Internet cookies enable corporations, online social media and search engine providers, and even government entities to track a private internet user’s browsing history and manage or adjust the content that the user sees accordingly. In addition to this online-space revising power done basically without consent by these entities, internet users can themselves mold the internet that they come into contact with; they can download certain search extensions (like the one that replaces all instances of “Donald Trump” with “Donald Drumpf”) that block certain content, revise some content, or emphasize certain kinds of content based on the user’s preferences.
Although privacy advocates have taken issue with the non consensual use of internet cookies or selling of private internet browsing history to major corporations for advertising purposes, little to nothing has been said about an internet user’s ability to mold his or her own internet space, be it the news that he or she receives, the filters he or she employs, etc.
This lack of conversation constitutes a major absence in the discussion of contemporary politics and philosophy; now more than ever people are navigating an internet space that to them represents the exploration of wider scope of reality than is accessible to them physically. However, due to factors both in and outside of their control, this space is warped, limited, and invisibly tied into a feedback loop that relies on the user’s own habitual use of the internet. This of course does not apply to those using proxies, VPNs, cryptocurrencies, and the like.

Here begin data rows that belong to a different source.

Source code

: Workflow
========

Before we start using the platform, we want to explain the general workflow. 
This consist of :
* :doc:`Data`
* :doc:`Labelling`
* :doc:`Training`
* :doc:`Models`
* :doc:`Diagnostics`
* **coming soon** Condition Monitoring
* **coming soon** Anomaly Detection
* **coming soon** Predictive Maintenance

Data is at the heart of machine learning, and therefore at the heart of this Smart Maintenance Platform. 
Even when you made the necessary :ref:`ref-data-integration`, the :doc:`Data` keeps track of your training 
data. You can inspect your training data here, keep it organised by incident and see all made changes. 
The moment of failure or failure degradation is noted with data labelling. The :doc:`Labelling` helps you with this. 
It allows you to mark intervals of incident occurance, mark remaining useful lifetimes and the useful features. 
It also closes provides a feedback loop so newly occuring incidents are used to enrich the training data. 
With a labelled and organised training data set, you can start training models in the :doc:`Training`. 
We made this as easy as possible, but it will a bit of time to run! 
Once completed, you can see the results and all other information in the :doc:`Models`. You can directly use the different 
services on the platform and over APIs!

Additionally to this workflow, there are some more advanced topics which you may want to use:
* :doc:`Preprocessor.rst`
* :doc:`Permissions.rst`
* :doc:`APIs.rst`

In other words, despite the unlimited breadth of information that the world wide web represents to our culture, people are much more likely to find what they’re looking for more often and in greater proportions than how that information exists in reality. A power crystal enthusiast will find power crystal products and articles pop up all the time in side margins of web pages and news articles, even outside what that enthusiast seeks out on his or her own.
To continue with this hypothetical situation, the power crystal believer may not only continue in his or her hobby, but become increasingly polarized as a result of being constantly bombarded with this information and with confirmation of its validity. Where there might have once been doubt or at least the feeling of being part of a fringe spirituality (if this person was to navigate the nonvirtual world espousing his or her beliefs in power crystals), there may instead be an assuredness in numbers that could only be felt by use of the internet.
This is relatively harmless, if somewhat sad, for the power crystal believer. However, there are other fringe cultures and non-universally-held radical belief systems that this aspect of the internet feeds into an increasingly polarized status. Take the tragic massacre in Charleston that occured in 2015. The shooter was polarized by white supremacist websites and likely found support in white supremacist chatrooms. Perhaps gun advertisements lined the shooter’s web pages.
All in all, it’s important to consider that while the web can be an unlimited source of new and ground breaking information, it can be used to further the momentum of a person’s worldview, as opposed to destabilizing that world view. In fact, in most cases, the former is more common than the latter.